Local governments, desperate to raise revenue from land sales, had urged state-owned enterprises to prop up the market, driving land prices to record highs, industry observers said.
On Thursday, a new "land king" - as development sites that are sold for record prices are dubbed - emerged in Fujian province. State-owned Fuzhou Hai Sheung Real Estate Development paid 518 million yuan (HK$651 million), or 12,634 yuan per square metre, for a site in Xiamen's Xiang An district.
In Zhengzhou, Henan province, a prime residential site went to Zhengzhou Real Estate Investment, also state owned, on Wednesday for 524.3 million yuan, 128.6 per cent higher than the auction's starting price. The price per square metre of 16,143 yuan is a record for the area.
The mainland could start to impose a nationwide property tax in 2017 and, by the end of this year, the cabinet would submit a draft to lawmakers for readings and discussions, said a top government adviser on tax.
Jia Kang, head of a think tank under the Ministry of Finance, said the mainland would not expand a trial, started in 2011 in Shanghai and Chongqing, to other cities this year.
The new leadership pledged earlier this year to speed up efforts to draft and pass a law on property tax. That is taken by some experts as a sign that Xi is not happy with the trial as it failed to curb housing inflation in the two municipalities.

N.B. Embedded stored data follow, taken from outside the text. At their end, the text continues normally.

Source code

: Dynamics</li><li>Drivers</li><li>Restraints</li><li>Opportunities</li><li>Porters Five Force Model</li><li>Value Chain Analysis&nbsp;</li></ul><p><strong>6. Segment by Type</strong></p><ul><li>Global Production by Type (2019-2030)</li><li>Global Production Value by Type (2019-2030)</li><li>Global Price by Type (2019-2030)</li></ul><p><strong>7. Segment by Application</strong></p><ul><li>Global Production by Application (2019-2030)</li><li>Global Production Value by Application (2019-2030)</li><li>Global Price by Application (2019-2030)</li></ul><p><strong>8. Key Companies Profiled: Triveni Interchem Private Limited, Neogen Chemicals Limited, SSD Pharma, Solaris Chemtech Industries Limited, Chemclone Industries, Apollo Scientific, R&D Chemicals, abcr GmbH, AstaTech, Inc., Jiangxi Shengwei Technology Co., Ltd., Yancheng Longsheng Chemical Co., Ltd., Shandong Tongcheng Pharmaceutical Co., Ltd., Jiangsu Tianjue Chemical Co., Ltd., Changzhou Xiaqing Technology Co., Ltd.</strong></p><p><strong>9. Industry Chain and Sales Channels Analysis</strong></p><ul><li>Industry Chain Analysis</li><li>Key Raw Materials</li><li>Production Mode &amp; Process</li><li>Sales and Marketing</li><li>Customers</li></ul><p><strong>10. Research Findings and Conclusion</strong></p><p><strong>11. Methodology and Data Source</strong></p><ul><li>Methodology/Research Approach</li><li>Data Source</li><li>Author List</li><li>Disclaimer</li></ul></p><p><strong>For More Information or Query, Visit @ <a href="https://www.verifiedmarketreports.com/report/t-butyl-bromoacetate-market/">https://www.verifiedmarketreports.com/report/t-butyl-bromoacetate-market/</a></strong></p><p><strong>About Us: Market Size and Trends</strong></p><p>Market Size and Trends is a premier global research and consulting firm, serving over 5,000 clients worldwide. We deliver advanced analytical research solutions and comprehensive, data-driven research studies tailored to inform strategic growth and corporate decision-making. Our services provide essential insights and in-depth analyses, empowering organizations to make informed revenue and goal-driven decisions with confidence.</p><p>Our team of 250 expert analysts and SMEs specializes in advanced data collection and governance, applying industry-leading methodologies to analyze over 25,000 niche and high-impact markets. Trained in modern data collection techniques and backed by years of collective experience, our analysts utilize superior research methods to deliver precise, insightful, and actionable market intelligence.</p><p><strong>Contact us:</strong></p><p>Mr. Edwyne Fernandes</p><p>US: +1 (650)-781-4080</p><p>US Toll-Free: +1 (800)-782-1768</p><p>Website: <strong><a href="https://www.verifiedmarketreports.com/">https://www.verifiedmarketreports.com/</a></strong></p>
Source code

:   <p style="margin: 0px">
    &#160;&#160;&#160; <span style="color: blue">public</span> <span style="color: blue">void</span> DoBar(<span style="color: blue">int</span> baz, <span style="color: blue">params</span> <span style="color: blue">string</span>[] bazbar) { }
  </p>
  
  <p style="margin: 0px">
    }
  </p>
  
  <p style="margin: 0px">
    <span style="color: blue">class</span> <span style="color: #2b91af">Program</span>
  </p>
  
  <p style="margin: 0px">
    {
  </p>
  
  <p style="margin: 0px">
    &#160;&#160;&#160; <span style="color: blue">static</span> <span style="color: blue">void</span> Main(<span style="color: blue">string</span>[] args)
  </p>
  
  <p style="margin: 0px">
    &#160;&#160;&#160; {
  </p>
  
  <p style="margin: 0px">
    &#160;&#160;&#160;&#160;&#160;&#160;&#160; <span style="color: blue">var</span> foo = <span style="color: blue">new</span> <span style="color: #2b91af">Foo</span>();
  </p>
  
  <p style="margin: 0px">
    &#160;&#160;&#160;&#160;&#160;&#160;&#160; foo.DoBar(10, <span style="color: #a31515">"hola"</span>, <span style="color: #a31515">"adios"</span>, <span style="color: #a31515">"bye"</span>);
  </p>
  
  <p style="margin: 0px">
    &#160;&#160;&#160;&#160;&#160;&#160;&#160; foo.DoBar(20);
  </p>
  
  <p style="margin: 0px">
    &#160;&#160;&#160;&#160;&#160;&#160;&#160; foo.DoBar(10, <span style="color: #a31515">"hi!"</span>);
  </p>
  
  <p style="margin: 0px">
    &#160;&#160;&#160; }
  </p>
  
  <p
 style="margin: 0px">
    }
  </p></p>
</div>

"That's an improper interpretation," Jia said. "A suspension for one or two years does not mean no action in the future."
But Gu Yunchang, a senior adviser to the Ministry of Housing and Urban-Rural Development, said he expected the law to take longer to be approved.
In Jia's optimistic expectation, lawmakers will have four rounds of readings on the State Council proposal next year, accompanied by heated debates, and then reach a consensus in 2016.
A market downturn is hitting local governments' coffers this year as land premiums and property-related tax contribute at least a third of their income. In some cities, the ratio can exceed 90 per cent.
Gu said land prices were still on the rise in the first half and the pace could slow in the second. "Backing up high home prices are expensive land prices," he said. "The land market is monopolised [by the government]."
While some in the forum expect the property market to recover later this year, Gu said: "The bad fundamentals remain unchanged, with all the old [land, fiscal and financial] systems still plaguing the industry."